Dear Friends of "Dial Daily Bread,"
There are several Bible characters who chose to be true to right principle in time of great peril. Some were rewarded for their faithfulness, such as Job, who chose to ignore his wife's cynical advice to "curse God and die!"; or Joseph, imprisoned for his refusal to commit adultery (who finally rose to be prime minister of an empire); and Abigail, whose wise counsel saved David from ruining his own career (and who incidentally saved her own husband from his revenge).

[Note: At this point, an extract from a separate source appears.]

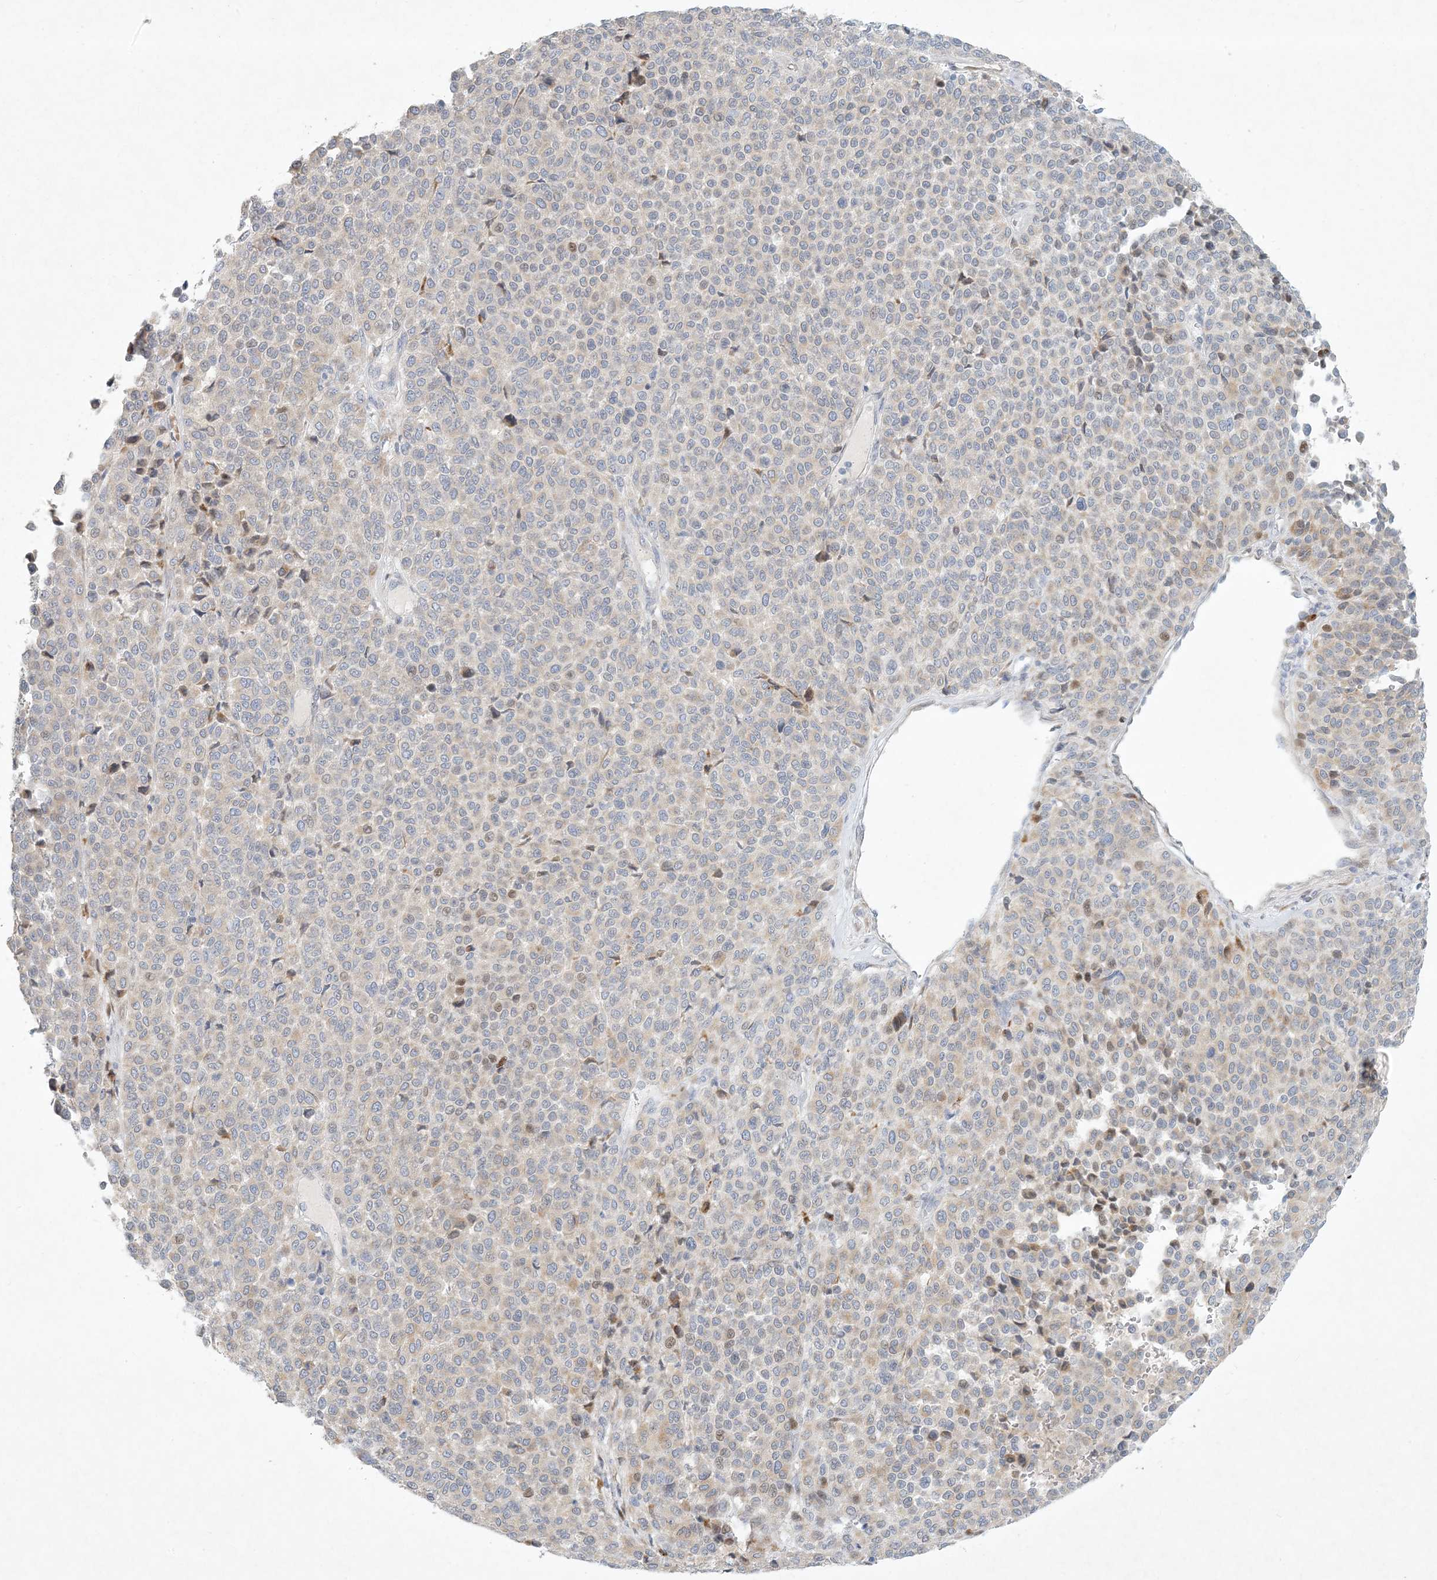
{"staining": {"intensity": "negative", "quantity": "none", "location": "none"}, "tissue": "melanoma", "cell_type": "Tumor cells", "image_type": "cancer", "snomed": [{"axis": "morphology", "description": "Malignant melanoma, Metastatic site"}, {"axis": "topography", "description": "Pancreas"}], "caption": "Human melanoma stained for a protein using IHC reveals no expression in tumor cells.", "gene": "ZNF385D", "patient": {"sex": "female", "age": 30}}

Abigail was rewarded well (1 Sam. 25). But there were others who had to suffer for their faithfulness to right principle. Queen Vashti, wife of Ahasuerus the corrupt ruler of the Persian Empire, the lady who refused his foolish command because she would not expose herself to drunken, leering officials in high positions. Vashti passes off the stage of Bible history into obscurity; we read of no vindication granted her; she apparently suffered a kind of martyrdom for upholding a standard of modesty (Esther 1:10-18).
Another person who had to suffer was John the Baptist. He was faithful to God, even while transgressing the rules of political savvy; Herod treated him like a cat treats a mouse, calling him up out of his dungeon to the royal office for conversations as though he was about to release him to freedom, giving John momentary thoughts of hope, only to send him back to his isolated cell. Finally, in a drunken stupor, Herod watches an immodest young woman dance and yields to her grisly request to have the lonely and apparently God-forsaken John beheaded (Matt. 14).
It would be nice if the Bible story instead had John miraculously released and honored, but that's not what happened. God permitted him to suffer alone as an encouragement to millions of faithful people afterward who have had to suffer, apparently forsaken by God. The only reward John gets (so far!) is to be honored posthumously by Jesus, as a prophet of whom there has been none greater (Matt. 11:11). "Be faithful until death," says Jesus, "and I will give you the crown of life" (Rev. 2:10).
But was John forsaken in his lonely dungeon cell? No, the Holy Spirit comforted him, and angels visited him up to the last. More joy than Herod ever had. Death for Christ is not a tragedy!
--Robert J. Wieland
From the "Dial Daily Bread" Archive: April 26, 2001.